The Pyramid of Djoser

The step pyramid of Djoser, located at Saqqara, was the first of its kind. It consisted of six mastabas; a tomb structure built on top of one another with the lower one always being the smallest. Using this construction technique created a stepped structure-type pyramid that would be used by future pharaohs. This type of construction method would continue to be used under the Pharaoh Sekhemkhet and Pharaoh Khaba. The design was created by Imhotep, chancellor to Pharaoh Djoser and high priest of Ra at Heliopolis. As the designer of the step pyramid, Imhotep became known as the world’s first great architect.

Djoser Step Pyramid

There are multiple canopic jars that mention Queen Nimaethap as “Mother of the King’s children” and “Mother of the King of the Two Lands.” These writings have identified Nimaethap as Djoser’s mother, and Khasekhemwy as his father.
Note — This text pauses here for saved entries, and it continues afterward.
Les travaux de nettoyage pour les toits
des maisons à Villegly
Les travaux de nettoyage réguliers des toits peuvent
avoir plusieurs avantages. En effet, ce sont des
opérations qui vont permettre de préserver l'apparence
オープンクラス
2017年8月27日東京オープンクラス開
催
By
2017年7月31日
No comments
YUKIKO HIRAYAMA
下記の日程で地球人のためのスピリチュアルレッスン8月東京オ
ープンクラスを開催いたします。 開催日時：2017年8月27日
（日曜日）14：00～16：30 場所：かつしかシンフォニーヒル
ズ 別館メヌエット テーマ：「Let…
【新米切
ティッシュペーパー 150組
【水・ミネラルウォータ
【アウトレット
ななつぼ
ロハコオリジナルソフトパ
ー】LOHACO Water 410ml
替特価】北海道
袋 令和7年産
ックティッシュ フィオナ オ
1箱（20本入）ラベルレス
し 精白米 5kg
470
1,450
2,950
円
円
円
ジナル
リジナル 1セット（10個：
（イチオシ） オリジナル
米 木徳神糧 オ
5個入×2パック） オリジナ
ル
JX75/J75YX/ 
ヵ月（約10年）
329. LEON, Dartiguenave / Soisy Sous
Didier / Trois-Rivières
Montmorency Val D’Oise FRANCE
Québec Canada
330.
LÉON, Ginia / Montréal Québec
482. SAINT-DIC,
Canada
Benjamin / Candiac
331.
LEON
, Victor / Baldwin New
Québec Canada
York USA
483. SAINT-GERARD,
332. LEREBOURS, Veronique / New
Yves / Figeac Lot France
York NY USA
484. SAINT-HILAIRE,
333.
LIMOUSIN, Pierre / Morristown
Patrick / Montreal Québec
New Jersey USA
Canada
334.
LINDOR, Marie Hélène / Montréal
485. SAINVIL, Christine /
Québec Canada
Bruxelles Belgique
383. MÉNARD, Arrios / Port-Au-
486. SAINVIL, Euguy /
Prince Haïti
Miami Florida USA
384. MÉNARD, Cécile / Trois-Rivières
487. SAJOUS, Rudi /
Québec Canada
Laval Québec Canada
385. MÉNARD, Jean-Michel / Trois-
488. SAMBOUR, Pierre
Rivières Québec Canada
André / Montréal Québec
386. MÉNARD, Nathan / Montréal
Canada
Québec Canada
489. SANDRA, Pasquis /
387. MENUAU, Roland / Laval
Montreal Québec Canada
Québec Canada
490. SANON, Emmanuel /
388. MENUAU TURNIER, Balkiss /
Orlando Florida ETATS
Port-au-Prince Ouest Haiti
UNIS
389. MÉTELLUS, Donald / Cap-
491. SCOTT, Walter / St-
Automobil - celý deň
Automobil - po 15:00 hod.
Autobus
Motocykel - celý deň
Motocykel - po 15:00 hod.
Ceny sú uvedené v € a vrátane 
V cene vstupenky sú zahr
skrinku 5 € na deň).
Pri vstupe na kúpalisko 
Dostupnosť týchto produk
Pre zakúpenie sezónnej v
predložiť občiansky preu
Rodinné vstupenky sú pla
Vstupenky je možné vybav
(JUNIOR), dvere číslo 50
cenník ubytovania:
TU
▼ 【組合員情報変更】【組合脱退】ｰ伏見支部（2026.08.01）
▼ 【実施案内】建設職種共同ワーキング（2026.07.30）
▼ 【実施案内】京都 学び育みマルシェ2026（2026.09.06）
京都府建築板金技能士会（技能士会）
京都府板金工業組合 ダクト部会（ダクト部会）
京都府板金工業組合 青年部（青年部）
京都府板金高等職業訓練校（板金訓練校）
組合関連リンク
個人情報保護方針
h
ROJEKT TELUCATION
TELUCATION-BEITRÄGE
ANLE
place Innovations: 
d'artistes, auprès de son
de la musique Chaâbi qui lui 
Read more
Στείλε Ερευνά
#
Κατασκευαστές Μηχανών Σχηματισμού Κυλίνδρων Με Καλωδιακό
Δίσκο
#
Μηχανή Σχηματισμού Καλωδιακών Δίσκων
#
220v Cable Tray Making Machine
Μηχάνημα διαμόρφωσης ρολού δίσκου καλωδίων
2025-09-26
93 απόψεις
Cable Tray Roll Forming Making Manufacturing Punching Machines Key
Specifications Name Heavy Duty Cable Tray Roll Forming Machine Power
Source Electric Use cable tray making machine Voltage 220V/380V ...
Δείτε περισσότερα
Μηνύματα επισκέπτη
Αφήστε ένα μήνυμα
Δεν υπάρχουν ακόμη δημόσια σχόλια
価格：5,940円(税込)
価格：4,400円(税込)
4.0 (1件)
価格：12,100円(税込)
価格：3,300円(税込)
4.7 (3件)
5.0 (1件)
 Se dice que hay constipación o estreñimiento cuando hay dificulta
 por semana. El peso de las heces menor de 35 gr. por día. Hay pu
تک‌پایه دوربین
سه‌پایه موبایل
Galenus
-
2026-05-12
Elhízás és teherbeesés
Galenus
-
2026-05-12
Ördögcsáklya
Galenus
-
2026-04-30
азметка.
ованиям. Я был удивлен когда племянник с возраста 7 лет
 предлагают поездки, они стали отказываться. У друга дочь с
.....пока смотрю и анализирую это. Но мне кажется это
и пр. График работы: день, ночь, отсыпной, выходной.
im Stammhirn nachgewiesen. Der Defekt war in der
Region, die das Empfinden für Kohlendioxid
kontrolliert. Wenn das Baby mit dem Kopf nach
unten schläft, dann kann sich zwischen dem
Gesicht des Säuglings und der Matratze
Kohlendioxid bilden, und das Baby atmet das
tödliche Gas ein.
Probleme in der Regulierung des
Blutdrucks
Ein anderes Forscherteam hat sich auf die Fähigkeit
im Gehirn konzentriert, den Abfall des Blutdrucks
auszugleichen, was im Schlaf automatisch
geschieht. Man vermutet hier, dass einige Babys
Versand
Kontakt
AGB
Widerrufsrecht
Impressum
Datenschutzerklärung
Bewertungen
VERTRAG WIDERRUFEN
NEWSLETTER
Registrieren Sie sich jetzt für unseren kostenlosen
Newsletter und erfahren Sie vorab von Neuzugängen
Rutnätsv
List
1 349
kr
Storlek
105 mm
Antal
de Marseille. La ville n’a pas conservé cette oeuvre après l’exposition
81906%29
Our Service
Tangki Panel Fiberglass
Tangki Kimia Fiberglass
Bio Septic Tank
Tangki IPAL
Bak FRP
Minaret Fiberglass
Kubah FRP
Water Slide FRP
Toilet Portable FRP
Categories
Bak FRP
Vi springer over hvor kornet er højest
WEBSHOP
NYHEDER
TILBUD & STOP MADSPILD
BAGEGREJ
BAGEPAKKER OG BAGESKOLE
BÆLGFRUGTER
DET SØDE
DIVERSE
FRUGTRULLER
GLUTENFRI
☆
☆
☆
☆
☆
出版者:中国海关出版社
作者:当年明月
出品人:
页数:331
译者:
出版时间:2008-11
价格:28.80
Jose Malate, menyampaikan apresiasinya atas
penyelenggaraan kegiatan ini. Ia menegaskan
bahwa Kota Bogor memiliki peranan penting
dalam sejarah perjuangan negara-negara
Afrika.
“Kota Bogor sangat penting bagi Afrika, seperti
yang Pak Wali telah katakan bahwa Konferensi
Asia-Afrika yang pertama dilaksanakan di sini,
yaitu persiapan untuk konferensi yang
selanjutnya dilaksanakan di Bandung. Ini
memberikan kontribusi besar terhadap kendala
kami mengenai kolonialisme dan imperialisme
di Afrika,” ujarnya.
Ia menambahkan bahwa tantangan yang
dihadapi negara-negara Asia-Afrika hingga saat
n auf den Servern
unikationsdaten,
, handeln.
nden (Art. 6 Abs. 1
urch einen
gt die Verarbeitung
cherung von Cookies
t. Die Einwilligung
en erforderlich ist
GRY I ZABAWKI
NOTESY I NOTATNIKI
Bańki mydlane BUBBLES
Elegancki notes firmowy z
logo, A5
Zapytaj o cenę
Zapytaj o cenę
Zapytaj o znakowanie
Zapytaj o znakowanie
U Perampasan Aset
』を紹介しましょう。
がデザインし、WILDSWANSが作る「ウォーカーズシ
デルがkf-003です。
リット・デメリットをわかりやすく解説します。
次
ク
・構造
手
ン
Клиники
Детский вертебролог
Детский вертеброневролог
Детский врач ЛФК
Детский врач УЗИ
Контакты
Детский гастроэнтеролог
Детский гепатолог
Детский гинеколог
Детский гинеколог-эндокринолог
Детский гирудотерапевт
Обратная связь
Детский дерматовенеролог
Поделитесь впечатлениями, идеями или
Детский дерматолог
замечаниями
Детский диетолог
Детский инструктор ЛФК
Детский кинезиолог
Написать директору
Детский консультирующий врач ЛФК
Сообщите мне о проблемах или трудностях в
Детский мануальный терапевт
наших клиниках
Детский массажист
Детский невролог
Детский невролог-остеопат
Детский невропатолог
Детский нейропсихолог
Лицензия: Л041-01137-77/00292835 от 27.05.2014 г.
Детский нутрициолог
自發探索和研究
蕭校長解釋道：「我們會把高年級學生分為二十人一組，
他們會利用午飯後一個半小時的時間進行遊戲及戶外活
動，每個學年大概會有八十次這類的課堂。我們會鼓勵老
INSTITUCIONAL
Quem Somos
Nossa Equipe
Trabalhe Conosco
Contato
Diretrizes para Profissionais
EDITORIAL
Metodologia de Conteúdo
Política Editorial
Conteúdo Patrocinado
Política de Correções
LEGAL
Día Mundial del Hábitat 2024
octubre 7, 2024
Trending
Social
Djoser’s queen was Hetephernebti, who was an important queen during the period and is believed to have also been a daughter of Khasekhemwy. If this were true, this would stand to reason that Hetephernebti would also be a step-sister to the pharaoh as well as his wife. Together, Djoser and Hetephernebti had only one daughter, Inetkaes.

Successor

Since Djoser died without a son, another family member most likely became pharaoh. Sekhemkhet would only reign for about seven years before dying; however, the family connection is unknown. This particular pharaoh’s name was unknown until an unfinished step pyramid was discovered in 1951 AD. This unfinished step pyramid is also believed to have been designed by Imhotep, but was probably not finished due to Sekhemkhet’s death during its construction. Only the first mastaba was finished, and is buried beneath sand dunes. Because of this structure being underneath a sandbank, Sekhemkhet’s temple continues to be known as the Buried Pyramid.